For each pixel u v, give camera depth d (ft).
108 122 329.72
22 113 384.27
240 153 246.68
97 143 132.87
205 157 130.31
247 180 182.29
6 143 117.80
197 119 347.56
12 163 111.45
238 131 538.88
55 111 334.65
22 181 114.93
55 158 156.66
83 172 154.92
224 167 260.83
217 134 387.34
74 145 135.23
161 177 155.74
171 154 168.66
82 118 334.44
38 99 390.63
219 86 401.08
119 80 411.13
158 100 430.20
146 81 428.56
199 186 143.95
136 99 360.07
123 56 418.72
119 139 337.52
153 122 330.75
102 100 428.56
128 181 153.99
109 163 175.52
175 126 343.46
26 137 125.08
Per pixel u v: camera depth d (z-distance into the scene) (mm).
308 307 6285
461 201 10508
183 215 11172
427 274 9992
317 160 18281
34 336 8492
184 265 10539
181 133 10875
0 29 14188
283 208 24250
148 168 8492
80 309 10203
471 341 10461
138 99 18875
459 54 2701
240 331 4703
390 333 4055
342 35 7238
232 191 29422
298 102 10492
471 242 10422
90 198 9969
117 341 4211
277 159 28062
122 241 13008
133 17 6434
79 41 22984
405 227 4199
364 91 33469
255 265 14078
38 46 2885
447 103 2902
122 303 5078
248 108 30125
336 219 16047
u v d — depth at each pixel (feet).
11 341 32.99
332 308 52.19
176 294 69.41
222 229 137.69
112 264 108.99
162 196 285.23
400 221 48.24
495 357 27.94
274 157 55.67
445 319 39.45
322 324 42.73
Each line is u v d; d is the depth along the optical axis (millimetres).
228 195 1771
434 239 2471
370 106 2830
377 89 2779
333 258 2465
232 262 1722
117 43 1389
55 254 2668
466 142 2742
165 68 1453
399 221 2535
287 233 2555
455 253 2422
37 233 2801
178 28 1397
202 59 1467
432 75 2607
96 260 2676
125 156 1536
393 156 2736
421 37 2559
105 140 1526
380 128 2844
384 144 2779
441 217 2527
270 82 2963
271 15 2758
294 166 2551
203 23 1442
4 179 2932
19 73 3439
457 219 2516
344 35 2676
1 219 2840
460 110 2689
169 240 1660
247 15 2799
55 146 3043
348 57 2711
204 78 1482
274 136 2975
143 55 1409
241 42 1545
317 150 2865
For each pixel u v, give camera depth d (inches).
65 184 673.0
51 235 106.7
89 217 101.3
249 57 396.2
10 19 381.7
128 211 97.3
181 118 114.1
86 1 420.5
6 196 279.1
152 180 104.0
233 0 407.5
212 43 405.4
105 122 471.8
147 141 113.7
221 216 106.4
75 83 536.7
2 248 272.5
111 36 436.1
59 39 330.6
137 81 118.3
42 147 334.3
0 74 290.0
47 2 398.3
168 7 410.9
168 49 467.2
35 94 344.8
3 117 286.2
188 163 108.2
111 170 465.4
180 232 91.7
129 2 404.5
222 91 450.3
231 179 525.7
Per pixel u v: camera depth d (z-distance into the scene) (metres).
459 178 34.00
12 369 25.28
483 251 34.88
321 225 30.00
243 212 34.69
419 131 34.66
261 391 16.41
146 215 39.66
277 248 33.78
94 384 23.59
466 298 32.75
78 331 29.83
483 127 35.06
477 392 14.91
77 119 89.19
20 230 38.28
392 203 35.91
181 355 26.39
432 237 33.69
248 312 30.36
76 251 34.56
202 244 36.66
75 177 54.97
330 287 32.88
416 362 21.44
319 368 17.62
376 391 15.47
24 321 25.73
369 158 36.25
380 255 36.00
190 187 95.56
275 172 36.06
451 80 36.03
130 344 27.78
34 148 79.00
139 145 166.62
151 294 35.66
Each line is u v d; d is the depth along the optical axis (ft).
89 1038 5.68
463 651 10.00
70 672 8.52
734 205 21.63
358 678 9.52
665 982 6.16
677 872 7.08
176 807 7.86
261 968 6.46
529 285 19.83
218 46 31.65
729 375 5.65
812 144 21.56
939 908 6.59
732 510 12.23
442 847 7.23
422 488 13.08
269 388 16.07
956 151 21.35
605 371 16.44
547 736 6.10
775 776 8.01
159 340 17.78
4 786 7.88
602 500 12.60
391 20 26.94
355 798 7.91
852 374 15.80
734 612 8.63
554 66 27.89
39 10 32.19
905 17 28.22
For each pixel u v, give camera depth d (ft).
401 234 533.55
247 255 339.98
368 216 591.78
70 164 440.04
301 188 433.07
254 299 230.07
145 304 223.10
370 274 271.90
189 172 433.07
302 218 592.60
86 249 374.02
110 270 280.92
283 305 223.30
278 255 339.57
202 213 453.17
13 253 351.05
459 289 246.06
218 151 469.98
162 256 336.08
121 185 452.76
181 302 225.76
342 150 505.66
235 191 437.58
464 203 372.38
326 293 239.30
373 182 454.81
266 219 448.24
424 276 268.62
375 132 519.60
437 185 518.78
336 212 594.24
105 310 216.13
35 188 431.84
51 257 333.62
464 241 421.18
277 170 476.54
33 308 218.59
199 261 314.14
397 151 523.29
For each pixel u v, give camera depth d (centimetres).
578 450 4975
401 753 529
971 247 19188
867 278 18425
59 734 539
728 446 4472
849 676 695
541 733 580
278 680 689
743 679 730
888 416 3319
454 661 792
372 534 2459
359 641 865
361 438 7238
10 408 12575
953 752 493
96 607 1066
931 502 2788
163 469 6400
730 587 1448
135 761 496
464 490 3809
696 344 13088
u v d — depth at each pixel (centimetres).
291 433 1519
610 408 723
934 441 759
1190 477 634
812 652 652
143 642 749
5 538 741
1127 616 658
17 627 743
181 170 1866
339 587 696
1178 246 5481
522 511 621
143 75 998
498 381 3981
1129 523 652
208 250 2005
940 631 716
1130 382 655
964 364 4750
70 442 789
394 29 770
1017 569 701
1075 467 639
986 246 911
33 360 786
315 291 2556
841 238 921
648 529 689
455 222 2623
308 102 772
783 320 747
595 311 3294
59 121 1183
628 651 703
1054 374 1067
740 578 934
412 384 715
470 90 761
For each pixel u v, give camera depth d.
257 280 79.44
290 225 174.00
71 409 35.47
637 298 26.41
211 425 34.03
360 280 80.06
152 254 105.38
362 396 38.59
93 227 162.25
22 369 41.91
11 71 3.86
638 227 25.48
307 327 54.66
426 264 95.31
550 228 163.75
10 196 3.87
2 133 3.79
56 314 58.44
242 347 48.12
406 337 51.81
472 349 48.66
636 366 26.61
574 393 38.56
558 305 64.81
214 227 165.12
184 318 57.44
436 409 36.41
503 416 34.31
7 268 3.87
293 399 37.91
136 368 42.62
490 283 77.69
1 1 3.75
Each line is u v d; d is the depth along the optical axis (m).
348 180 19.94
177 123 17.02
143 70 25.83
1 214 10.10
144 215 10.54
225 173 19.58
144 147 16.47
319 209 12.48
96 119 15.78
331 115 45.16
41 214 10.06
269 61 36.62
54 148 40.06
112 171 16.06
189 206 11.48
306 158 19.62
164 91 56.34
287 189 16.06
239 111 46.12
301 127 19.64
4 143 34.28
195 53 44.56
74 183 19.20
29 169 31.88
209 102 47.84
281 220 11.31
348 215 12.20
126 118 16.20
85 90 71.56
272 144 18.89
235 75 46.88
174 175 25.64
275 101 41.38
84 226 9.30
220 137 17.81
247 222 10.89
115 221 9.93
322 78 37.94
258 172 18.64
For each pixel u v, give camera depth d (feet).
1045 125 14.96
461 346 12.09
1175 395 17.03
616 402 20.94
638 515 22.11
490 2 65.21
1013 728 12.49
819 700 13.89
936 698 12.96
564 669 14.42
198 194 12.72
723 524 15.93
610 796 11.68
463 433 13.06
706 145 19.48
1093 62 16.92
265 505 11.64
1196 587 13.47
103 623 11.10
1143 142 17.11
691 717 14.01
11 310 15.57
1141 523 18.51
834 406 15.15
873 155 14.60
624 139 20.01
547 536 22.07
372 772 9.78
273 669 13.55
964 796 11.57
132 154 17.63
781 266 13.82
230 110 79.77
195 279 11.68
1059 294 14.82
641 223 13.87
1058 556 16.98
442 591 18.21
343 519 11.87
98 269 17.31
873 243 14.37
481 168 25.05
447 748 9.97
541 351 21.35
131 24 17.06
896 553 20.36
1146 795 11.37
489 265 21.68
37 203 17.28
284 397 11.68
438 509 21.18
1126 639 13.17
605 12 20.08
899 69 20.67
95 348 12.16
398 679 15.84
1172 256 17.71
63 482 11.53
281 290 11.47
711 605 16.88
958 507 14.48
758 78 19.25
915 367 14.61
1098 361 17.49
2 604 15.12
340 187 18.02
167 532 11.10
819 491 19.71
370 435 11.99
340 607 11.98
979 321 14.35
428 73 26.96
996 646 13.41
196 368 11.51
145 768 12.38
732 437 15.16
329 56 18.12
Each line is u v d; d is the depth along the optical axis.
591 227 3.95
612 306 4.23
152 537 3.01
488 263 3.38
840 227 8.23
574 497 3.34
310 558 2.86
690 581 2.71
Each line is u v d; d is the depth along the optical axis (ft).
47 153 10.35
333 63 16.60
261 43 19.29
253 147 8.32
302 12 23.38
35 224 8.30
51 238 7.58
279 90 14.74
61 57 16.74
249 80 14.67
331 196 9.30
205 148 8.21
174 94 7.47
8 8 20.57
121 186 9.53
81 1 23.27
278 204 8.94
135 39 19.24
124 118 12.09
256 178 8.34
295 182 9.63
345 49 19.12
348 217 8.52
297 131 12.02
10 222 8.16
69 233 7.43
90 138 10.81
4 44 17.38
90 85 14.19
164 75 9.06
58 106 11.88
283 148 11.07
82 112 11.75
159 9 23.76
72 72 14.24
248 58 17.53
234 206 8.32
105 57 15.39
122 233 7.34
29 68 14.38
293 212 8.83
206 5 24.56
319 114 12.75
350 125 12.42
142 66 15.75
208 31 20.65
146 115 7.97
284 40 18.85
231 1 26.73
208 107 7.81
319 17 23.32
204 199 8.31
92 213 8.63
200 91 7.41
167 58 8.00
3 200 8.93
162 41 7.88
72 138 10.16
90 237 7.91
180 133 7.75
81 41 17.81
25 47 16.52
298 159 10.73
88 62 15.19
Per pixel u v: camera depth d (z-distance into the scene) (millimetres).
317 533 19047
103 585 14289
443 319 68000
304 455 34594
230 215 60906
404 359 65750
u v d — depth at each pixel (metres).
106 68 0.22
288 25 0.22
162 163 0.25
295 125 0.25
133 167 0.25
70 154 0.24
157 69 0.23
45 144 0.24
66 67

Task item
Read the entries above, then pull out the lines that include "into".

Exercise output
Per pixel u v: camera depth d (z-distance into the scene) (mm).
Per pixel u v: camera depth d (z-distance into the scene) (metres).
Per pixel u v: camera depth d (z-distance into the scene) (millimetres).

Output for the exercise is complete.